Dataset excerpts

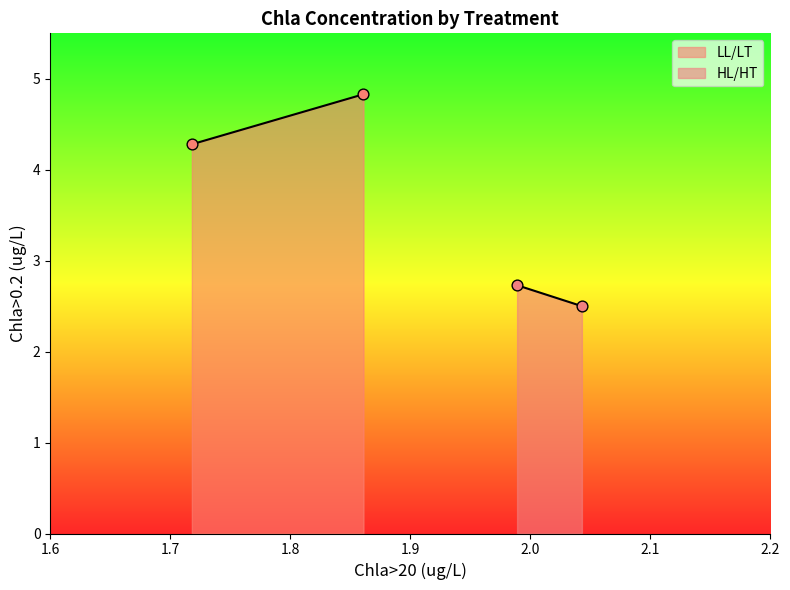

Is the value of HL/HT at 0 greater than the value of LL/LT at 1?

No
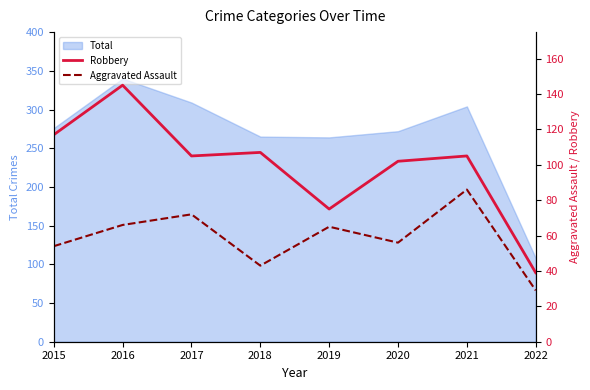

What is the difference between the Robbery values at 2021 and 2018?

2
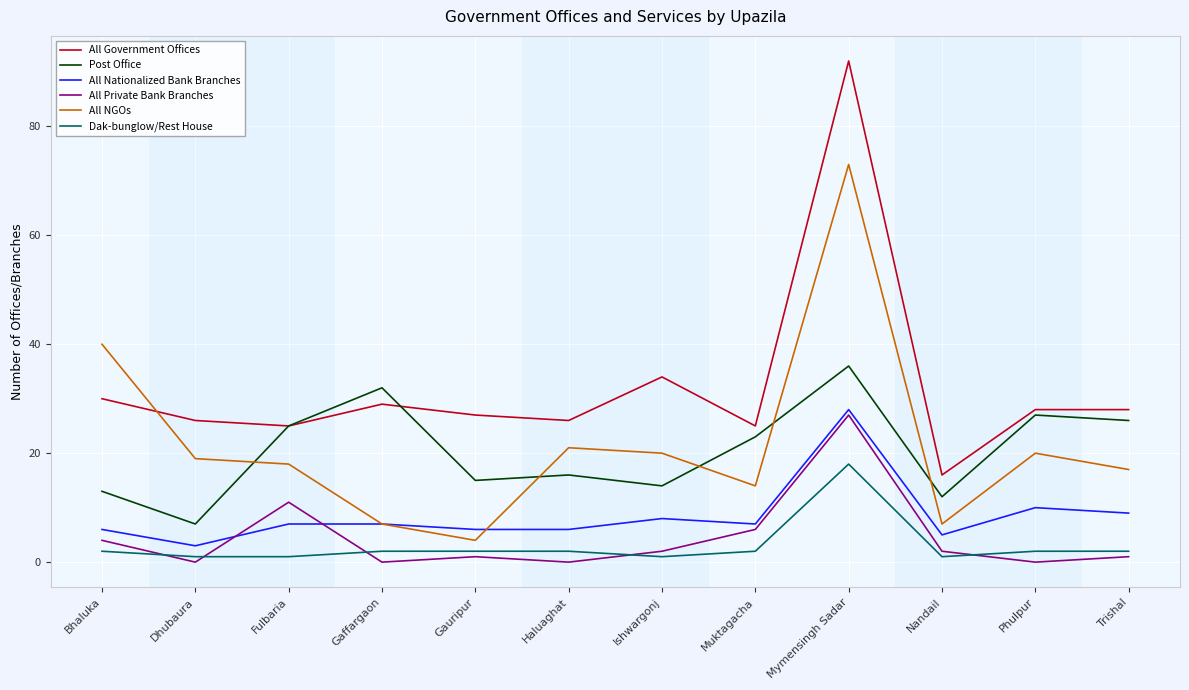

Which series has the largest range (max minus min)?

All Government Offices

What is required: Copy the lines above word for word, omitting the pictures.

Task result:
Is the value of HL/HT at 0 greater than the value of LL/LT at 1?

No

What is the difference between the Robbery values at 2021 and 2018?

2

Which series has the largest range (max minus min)?

All Government Offices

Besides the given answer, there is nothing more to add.